10.25.10

Leahy Secures $65,000 For Guilford Country Store

Friends Of Algiers Hoping To Open Store By Summer, 2011

GUILFORD, Vt. (MONDAY, Oct. 25) – U.S. Sen. Patrick Leahy Monday told members of the Friends of Algiers Village and project partners working to reopen the Guilford Country Store that he has secured a $65,000 grant in partnership with the Preservation Trust of Vermont to help with their efforts.  During a news conference at the store, leadership from the Friends of Algiers Village estimated the store would reopen next summer.

“I have long believed that Vermont’s village stores help define our state and provide neighbors a place to catch up on local politics and on the weather -- the most important of Vermont concerns – and on each others’ lives and families,” said Leahy during the news conference.  “I am proud to stand with you today as part of your effort to reopen the heartbeat of this village, the Guilford Country Store.”

The Friends of Algiers Village recently purchased the 1817 Broad Brook House in Algiers Village.  The Broad Brook House, originally a hotel and stage coach stop, according to the Friends of Algiers Village, has been at the center of the small Southern Vermont community’s economic and social activity for 193 years.  The Guilford Country Store, which was housed in the Broad Brook House, closed in July.

Eric Morse, president of the Friends Of Algiers, said the nonprofit was approached by the store’s former owner, Patricia Good, in 2009 with the suggestion that the group buy the property.  Morse said Good hoped the sale would guarantee that the historic building would be preserved and that the store could continue to operate.  The Friends Of Algiers voted to do just that and has been busy ever since -- raising money, procuring donations and grants, and placing a historic preservation easement on the building.  The Friends of Algiers have contracted with the Brattleboro architectural firm of Williams and Frehsee to design the remodeling of the store space and to guide repairs to the building.  At the same time the group is investigating the possibility of establishing affordable housing in the building’s second floor apartments.

Leahy said he secured the funding as part of a grant he wrote into the federal government’s 2010 budget to the Vermont Housing and Conservation Board and to the Preservation Trust of Vermont.  Leahy said the funds have helped him continue the Village Revitalization Initiative he created with the Preservation Trust of Vermont in 2005 to partially fund community-led efforts to restore historic buildings in Vermont villages and return them to community use.

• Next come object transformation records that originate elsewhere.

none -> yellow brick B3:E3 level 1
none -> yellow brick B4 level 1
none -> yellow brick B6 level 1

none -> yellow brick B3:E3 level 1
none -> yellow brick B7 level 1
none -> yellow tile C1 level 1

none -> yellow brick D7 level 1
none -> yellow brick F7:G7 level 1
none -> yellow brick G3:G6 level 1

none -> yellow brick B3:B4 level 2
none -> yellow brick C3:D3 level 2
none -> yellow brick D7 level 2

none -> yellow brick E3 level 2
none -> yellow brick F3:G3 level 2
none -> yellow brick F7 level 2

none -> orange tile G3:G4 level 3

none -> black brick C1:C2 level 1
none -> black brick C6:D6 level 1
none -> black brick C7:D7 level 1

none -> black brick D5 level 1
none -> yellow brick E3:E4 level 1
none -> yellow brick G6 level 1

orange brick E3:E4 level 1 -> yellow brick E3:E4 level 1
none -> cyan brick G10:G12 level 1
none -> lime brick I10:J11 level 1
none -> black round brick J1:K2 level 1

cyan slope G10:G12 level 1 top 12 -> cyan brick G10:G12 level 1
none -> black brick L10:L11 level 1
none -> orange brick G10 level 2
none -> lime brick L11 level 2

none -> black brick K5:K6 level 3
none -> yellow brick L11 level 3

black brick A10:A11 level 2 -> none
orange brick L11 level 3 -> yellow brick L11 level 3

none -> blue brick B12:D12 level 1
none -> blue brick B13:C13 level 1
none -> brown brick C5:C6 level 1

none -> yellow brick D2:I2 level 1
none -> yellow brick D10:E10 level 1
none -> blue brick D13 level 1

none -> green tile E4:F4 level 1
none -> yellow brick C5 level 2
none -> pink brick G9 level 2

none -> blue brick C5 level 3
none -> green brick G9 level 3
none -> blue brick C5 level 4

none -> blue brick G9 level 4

Leahy pointed to the Friends of Algiers’ successful fundraising efforts as a critical reason why he thought this project deserved federal funds.  In two years, people across the community have donated more than $165,000 to the effort and the Friends of Algiers have received separate grants from the Vermont Housing and Conservation Board and the Vermont Community Development Program -- a federally funded U.S. Housing and Urban Development program -- to help purchase the building and plan for the reopening of the store.  The Preservation Trust of Vermont has been providing consultation, training, and supervision, with additional funding to the project provided by the Freeman Foundation of Stowe.  Leahy noted that in September, the Friends of Algiers began formally looking for an operator of the store.  The plans call for including a public rest room, an area for customers to sit with their coffee and donuts while debating town affairs, and accessibility modifications.